> _THE TASK_:
Please render as a JSON list of strings only the lines from the one containing "longitude: 136.6276" through the one containing "city: Nancray", both included, with one string per line and blank lines left out.

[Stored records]
** start **

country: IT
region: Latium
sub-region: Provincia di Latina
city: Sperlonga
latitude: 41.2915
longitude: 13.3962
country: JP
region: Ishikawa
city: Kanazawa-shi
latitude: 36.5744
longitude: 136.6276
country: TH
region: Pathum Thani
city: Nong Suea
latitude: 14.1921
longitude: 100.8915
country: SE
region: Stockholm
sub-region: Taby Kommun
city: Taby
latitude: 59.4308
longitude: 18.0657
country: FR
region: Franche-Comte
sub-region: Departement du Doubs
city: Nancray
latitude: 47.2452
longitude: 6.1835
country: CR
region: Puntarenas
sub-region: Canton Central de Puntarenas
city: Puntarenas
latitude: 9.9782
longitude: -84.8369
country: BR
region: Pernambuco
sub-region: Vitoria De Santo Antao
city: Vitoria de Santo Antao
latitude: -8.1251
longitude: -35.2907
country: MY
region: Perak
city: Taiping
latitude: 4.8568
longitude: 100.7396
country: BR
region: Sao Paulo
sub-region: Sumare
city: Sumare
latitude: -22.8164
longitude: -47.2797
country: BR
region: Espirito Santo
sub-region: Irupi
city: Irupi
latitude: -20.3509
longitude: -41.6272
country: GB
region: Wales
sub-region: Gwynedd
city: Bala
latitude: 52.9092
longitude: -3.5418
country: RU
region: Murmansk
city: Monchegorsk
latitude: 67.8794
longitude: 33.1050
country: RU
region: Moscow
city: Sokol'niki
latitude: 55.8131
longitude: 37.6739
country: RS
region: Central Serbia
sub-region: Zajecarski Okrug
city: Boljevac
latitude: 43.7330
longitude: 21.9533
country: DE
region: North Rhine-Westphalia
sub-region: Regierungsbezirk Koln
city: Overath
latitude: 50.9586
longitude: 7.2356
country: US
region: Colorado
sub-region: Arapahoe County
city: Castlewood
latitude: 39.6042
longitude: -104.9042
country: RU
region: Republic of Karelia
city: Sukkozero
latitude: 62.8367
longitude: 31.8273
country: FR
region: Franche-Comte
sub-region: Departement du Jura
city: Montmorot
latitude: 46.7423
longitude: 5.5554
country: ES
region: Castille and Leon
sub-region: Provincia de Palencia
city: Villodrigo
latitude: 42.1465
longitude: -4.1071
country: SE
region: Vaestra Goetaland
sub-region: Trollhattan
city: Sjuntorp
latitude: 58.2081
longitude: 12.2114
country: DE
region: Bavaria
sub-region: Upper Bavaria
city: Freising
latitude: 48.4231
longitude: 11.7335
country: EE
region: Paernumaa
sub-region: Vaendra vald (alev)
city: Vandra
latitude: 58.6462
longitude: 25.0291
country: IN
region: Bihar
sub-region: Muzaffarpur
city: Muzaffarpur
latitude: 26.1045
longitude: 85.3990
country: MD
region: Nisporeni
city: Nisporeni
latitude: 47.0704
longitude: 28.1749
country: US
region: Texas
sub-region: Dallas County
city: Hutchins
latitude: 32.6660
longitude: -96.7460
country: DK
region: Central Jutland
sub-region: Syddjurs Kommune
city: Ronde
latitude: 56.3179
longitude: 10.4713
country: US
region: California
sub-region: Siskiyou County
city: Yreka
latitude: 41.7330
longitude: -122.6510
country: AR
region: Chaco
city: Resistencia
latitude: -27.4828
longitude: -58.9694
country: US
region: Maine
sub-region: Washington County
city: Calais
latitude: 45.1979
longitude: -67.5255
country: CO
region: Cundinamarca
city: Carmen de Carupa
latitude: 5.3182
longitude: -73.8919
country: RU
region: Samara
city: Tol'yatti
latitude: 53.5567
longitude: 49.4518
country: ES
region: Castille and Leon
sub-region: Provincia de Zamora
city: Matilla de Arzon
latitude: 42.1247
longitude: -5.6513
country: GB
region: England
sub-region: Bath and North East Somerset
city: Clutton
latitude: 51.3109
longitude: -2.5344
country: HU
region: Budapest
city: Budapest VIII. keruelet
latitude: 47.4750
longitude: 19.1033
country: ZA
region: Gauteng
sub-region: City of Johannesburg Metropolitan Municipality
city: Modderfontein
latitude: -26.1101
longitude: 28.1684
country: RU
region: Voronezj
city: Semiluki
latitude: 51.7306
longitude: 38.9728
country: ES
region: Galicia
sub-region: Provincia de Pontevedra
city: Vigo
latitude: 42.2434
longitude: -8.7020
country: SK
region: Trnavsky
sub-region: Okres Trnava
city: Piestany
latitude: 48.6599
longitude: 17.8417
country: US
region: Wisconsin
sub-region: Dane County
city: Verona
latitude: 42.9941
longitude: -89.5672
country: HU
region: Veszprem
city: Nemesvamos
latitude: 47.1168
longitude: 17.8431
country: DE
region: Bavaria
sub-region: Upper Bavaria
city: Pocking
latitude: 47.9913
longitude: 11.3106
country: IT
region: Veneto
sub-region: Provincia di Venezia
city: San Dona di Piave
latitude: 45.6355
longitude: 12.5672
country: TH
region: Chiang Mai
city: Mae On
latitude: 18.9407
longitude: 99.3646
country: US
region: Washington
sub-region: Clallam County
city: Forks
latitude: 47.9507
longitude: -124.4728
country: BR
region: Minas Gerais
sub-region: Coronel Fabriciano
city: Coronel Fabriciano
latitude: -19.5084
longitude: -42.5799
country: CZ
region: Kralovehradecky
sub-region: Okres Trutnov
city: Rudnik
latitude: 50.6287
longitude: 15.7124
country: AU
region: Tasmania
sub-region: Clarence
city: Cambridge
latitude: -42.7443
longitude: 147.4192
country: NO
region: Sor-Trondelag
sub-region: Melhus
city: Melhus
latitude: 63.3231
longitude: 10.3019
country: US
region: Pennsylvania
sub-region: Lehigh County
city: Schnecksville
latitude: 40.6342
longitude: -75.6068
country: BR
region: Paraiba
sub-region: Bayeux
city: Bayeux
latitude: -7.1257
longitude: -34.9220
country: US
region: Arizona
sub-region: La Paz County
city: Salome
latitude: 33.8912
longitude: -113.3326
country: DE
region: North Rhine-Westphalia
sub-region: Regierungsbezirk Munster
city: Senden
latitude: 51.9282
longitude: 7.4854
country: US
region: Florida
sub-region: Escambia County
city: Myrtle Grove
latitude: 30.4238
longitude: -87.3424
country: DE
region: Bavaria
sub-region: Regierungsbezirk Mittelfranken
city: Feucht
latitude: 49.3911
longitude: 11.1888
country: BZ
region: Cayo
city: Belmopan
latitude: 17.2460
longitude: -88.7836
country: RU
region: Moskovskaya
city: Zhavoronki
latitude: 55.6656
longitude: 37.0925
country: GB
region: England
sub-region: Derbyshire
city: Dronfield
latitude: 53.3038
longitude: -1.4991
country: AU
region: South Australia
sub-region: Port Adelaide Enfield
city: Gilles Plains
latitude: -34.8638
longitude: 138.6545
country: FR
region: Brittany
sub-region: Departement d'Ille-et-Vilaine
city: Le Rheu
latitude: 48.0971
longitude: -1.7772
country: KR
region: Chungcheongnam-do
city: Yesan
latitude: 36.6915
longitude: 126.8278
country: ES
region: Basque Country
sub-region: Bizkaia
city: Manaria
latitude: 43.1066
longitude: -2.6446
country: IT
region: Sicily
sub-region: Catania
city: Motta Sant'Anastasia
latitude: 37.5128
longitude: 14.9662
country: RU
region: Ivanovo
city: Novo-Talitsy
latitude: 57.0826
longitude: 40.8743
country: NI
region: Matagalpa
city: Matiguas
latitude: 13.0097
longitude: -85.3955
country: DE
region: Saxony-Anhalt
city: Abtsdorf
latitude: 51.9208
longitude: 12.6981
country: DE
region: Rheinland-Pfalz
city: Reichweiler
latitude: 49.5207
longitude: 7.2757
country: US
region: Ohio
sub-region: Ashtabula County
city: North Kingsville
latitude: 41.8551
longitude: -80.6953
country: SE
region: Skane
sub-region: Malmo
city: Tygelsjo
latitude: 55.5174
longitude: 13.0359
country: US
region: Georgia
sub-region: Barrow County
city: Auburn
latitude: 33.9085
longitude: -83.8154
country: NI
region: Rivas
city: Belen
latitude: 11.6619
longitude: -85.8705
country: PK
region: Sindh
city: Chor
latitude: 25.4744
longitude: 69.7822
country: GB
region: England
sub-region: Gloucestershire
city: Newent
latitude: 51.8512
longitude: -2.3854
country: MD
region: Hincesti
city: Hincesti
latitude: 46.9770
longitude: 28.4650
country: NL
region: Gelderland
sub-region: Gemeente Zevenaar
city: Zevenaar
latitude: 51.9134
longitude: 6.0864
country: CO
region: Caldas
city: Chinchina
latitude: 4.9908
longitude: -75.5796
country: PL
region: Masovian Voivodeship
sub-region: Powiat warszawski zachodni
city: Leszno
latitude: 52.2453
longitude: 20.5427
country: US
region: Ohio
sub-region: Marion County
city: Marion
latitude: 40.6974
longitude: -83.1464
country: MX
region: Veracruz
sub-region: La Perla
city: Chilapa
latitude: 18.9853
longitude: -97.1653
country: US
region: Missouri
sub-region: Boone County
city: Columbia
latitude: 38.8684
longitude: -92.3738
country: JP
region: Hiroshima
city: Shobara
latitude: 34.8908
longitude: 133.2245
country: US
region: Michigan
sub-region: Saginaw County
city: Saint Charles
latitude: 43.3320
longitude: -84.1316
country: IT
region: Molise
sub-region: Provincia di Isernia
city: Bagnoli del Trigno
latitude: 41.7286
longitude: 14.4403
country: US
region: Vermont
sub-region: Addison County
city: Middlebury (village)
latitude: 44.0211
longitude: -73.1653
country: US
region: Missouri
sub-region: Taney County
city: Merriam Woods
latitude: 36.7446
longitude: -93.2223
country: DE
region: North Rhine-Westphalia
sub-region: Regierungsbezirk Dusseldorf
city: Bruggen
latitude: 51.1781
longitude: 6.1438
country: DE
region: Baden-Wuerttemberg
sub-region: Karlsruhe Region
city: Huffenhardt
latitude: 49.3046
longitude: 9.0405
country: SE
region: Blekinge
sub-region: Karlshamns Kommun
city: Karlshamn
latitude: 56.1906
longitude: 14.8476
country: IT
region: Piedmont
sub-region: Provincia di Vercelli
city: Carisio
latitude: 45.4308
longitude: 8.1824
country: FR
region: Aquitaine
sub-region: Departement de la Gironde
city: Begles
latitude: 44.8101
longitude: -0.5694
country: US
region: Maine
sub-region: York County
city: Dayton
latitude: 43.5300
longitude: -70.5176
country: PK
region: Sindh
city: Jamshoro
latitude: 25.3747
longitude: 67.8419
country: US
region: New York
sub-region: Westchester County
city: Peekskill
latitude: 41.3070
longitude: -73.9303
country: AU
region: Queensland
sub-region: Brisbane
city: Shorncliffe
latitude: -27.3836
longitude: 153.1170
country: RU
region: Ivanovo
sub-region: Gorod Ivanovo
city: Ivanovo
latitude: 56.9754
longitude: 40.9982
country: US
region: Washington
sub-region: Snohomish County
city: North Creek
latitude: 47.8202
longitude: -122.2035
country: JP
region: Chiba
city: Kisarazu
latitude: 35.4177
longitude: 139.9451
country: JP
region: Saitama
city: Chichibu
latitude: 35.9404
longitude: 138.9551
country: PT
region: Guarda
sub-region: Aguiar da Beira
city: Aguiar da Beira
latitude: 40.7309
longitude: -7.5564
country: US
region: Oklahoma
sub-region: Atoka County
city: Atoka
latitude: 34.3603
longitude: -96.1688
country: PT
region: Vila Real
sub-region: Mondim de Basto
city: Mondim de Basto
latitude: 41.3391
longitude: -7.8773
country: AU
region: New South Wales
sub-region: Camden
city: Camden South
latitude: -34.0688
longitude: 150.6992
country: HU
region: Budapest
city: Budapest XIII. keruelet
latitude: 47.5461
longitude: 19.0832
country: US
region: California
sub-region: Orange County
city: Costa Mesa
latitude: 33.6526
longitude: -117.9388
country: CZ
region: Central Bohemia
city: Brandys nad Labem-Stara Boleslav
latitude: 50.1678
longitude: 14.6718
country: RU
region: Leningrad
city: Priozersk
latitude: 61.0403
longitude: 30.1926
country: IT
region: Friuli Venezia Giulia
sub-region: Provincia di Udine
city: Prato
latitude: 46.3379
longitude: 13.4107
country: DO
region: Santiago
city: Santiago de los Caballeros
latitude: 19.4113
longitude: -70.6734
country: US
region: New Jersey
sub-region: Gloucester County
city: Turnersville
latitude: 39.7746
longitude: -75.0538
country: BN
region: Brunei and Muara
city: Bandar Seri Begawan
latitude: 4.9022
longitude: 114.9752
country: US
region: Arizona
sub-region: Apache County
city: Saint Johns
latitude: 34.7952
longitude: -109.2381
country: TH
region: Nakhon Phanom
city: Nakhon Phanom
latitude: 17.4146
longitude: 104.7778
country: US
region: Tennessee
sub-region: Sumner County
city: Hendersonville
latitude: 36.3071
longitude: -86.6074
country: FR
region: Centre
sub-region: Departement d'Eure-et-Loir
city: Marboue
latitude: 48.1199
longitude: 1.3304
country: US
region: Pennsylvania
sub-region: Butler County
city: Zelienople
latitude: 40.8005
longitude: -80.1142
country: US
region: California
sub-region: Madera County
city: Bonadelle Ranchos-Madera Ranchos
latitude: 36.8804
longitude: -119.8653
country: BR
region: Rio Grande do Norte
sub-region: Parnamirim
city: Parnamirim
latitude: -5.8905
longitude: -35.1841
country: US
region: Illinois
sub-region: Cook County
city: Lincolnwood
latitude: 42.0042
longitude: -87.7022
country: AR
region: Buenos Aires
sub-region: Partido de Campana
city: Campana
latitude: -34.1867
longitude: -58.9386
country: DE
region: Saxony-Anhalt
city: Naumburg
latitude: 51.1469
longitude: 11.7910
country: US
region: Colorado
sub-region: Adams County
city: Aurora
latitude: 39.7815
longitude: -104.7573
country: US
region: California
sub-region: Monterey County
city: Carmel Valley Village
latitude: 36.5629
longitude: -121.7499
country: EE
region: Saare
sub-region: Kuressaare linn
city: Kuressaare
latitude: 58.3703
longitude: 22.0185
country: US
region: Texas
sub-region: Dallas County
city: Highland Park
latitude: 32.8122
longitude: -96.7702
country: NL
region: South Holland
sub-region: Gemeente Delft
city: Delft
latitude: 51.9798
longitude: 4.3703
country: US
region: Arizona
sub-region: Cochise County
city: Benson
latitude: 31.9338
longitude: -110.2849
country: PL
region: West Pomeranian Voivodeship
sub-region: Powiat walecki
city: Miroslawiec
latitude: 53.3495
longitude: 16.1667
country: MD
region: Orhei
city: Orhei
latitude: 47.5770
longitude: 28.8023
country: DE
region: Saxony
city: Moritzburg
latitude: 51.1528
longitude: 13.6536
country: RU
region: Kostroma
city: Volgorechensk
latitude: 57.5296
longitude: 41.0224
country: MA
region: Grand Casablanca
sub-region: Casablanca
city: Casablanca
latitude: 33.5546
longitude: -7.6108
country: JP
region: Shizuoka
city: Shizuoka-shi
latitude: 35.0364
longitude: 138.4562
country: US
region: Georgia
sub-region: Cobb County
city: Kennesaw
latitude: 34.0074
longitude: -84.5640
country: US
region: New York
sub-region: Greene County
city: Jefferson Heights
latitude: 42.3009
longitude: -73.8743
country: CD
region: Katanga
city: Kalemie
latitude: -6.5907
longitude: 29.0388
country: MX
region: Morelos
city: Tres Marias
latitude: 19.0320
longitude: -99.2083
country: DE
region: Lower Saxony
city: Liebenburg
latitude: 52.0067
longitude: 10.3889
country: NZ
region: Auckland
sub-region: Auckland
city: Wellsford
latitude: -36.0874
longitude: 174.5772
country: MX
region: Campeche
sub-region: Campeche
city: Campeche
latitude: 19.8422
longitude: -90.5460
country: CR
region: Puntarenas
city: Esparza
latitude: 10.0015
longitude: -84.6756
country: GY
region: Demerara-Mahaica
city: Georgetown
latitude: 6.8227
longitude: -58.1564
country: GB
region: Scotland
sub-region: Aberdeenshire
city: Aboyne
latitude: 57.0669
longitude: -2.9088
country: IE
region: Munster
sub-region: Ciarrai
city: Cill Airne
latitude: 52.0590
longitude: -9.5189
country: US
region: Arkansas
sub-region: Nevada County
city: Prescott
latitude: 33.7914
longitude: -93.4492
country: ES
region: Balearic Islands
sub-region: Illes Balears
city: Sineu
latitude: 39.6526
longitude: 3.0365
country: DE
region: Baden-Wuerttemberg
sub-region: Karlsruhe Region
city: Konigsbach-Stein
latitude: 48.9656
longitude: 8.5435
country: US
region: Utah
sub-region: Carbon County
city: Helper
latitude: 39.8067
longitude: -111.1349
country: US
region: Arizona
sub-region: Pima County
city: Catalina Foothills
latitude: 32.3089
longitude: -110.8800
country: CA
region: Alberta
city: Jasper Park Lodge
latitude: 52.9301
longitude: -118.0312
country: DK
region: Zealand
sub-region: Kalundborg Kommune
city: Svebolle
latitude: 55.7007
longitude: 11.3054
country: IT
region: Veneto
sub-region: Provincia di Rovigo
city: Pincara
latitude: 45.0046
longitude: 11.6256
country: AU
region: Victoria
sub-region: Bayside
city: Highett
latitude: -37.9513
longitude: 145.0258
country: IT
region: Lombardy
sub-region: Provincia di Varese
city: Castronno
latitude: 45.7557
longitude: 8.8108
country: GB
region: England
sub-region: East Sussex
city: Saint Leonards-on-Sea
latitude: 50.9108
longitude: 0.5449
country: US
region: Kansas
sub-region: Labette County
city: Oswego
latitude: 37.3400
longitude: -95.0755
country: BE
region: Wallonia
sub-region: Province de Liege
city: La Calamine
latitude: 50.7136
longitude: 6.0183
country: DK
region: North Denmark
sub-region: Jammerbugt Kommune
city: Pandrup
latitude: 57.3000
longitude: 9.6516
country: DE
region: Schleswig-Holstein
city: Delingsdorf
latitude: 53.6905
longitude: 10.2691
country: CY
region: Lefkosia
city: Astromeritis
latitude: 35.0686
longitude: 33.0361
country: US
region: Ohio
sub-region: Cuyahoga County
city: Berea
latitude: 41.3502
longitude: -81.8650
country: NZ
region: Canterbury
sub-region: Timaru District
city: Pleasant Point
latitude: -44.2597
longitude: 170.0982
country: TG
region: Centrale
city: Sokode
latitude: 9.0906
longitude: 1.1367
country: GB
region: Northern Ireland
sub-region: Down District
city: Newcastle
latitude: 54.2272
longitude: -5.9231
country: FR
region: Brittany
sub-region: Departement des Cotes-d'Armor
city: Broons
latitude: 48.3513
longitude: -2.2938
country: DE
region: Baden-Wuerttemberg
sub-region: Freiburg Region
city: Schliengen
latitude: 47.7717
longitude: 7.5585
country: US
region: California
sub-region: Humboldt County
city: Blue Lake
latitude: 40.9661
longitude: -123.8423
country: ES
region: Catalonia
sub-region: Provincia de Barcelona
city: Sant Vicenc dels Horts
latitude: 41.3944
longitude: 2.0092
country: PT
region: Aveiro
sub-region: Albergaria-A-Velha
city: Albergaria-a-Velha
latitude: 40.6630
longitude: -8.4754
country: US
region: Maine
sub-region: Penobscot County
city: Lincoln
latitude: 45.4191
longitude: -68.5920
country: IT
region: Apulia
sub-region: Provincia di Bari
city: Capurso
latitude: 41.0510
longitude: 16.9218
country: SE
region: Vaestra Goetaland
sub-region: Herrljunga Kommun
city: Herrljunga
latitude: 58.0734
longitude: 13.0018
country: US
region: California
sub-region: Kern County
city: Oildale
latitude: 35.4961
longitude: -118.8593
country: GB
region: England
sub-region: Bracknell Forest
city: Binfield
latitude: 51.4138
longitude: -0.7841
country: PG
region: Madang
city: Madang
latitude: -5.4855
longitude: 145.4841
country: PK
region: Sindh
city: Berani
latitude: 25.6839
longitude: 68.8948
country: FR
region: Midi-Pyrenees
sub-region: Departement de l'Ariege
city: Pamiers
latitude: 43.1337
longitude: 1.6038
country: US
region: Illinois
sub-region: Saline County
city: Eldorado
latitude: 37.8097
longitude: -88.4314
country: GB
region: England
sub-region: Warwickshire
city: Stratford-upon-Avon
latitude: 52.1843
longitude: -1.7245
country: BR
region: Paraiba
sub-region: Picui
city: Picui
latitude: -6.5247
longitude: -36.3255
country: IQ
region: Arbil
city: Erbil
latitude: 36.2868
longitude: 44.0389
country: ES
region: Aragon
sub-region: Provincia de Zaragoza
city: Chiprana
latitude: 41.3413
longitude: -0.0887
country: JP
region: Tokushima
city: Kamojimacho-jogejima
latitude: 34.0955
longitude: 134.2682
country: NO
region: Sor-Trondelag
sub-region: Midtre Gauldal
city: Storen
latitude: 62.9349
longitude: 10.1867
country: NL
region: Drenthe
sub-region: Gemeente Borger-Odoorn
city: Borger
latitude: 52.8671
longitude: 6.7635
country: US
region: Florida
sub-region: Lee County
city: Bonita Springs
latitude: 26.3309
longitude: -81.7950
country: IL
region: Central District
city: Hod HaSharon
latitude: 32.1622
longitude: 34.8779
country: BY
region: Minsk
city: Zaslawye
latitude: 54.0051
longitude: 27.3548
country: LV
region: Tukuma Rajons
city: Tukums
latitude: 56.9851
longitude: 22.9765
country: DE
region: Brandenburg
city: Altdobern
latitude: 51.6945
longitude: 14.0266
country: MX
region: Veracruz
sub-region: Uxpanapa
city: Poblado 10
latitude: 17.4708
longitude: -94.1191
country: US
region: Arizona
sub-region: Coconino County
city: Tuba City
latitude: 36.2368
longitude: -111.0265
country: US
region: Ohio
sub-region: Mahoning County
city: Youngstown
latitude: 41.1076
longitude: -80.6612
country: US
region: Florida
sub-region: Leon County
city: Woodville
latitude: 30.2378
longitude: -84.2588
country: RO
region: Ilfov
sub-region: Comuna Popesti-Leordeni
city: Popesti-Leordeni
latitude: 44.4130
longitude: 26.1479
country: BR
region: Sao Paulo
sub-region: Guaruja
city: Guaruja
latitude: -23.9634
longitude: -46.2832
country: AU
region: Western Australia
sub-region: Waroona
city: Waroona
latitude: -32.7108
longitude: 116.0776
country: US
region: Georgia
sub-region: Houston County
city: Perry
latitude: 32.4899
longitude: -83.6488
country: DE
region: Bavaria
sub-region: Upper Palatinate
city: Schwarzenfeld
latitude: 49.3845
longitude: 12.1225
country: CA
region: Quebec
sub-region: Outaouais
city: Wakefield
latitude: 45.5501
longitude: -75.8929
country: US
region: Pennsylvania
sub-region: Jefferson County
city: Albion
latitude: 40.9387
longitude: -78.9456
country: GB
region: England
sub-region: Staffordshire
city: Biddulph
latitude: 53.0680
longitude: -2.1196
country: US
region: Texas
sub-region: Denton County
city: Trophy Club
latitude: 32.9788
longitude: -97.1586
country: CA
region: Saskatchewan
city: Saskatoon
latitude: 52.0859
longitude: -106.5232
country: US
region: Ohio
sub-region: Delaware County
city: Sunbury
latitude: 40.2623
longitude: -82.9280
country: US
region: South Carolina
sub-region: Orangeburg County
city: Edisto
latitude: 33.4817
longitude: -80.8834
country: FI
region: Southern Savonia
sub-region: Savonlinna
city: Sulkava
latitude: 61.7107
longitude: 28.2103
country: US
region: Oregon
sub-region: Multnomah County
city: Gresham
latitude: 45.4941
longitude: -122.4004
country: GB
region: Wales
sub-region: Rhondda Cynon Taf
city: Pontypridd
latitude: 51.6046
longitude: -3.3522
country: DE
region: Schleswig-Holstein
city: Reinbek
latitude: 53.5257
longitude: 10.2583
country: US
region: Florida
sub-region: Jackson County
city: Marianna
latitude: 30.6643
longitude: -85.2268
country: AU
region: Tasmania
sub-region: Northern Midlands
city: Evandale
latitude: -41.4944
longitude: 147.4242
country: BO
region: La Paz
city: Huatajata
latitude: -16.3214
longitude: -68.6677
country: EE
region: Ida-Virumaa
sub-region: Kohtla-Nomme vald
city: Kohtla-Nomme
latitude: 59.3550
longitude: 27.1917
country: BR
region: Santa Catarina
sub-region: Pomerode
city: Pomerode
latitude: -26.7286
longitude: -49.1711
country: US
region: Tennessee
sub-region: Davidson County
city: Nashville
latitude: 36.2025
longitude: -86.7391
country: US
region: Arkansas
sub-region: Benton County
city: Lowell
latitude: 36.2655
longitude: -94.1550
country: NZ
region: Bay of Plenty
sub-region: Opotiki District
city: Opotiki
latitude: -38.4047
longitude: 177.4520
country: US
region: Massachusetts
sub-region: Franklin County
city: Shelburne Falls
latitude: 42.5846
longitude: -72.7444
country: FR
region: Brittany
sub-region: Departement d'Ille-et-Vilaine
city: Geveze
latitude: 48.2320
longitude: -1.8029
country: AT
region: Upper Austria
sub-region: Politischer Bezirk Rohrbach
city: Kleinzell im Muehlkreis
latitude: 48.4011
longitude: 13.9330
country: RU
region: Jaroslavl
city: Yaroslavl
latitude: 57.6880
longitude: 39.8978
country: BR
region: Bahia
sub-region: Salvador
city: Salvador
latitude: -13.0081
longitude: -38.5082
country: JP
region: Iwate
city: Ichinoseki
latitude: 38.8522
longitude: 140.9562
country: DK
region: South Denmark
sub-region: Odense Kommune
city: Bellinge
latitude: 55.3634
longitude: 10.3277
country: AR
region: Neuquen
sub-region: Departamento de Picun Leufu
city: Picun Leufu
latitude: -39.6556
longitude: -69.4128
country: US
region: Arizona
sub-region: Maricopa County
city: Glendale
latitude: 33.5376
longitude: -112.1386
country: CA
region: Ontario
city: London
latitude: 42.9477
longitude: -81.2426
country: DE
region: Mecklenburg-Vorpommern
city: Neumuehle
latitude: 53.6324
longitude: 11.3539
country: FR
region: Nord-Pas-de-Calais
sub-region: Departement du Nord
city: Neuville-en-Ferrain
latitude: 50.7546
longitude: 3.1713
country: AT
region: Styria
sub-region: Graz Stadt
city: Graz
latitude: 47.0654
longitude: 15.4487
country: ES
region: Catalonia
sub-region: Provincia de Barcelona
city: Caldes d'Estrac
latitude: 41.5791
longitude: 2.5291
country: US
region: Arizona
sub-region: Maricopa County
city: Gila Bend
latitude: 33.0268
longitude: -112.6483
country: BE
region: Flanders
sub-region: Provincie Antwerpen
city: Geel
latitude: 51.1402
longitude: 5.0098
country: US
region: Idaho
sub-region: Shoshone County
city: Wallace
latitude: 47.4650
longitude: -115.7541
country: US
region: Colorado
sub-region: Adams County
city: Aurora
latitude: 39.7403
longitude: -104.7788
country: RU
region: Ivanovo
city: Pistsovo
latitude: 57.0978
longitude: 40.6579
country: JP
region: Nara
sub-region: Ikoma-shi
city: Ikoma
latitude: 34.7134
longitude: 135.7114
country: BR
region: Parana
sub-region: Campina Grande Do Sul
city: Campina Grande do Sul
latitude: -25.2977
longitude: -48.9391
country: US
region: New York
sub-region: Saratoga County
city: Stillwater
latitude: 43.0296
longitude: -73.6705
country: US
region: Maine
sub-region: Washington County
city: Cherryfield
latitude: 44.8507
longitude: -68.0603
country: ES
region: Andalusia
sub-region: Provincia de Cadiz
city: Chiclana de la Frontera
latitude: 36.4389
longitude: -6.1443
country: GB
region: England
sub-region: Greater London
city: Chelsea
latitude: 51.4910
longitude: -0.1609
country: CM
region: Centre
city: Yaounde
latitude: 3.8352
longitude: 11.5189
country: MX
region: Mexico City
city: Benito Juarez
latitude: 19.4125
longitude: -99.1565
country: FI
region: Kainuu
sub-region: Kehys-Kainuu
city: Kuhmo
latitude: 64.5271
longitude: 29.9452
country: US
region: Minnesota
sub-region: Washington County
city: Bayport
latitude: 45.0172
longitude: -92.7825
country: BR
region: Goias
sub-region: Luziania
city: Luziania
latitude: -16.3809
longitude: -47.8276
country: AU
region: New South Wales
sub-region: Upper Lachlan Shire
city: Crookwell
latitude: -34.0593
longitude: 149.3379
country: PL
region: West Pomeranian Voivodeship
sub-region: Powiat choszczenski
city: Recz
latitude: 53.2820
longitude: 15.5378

** end **

> _EXPECTED OUTPUT_:
[
  "longitude: 136.6276",
  "country: TH",
  "region: Pathum Thani",
  "city: Nong Suea",
  "latitude: 14.1921",
  "longitude: 100.8915",
  "country: SE",
  "region: Stockholm",
  "sub-region: Taby Kommun",
  "city: Taby",
  "latitude: 59.4308",
  "longitude: 18.0657",
  "country: FR",
  "region: Franche-Comte",
  "sub-region: Departement du Doubs",
  "city: Nancray"
]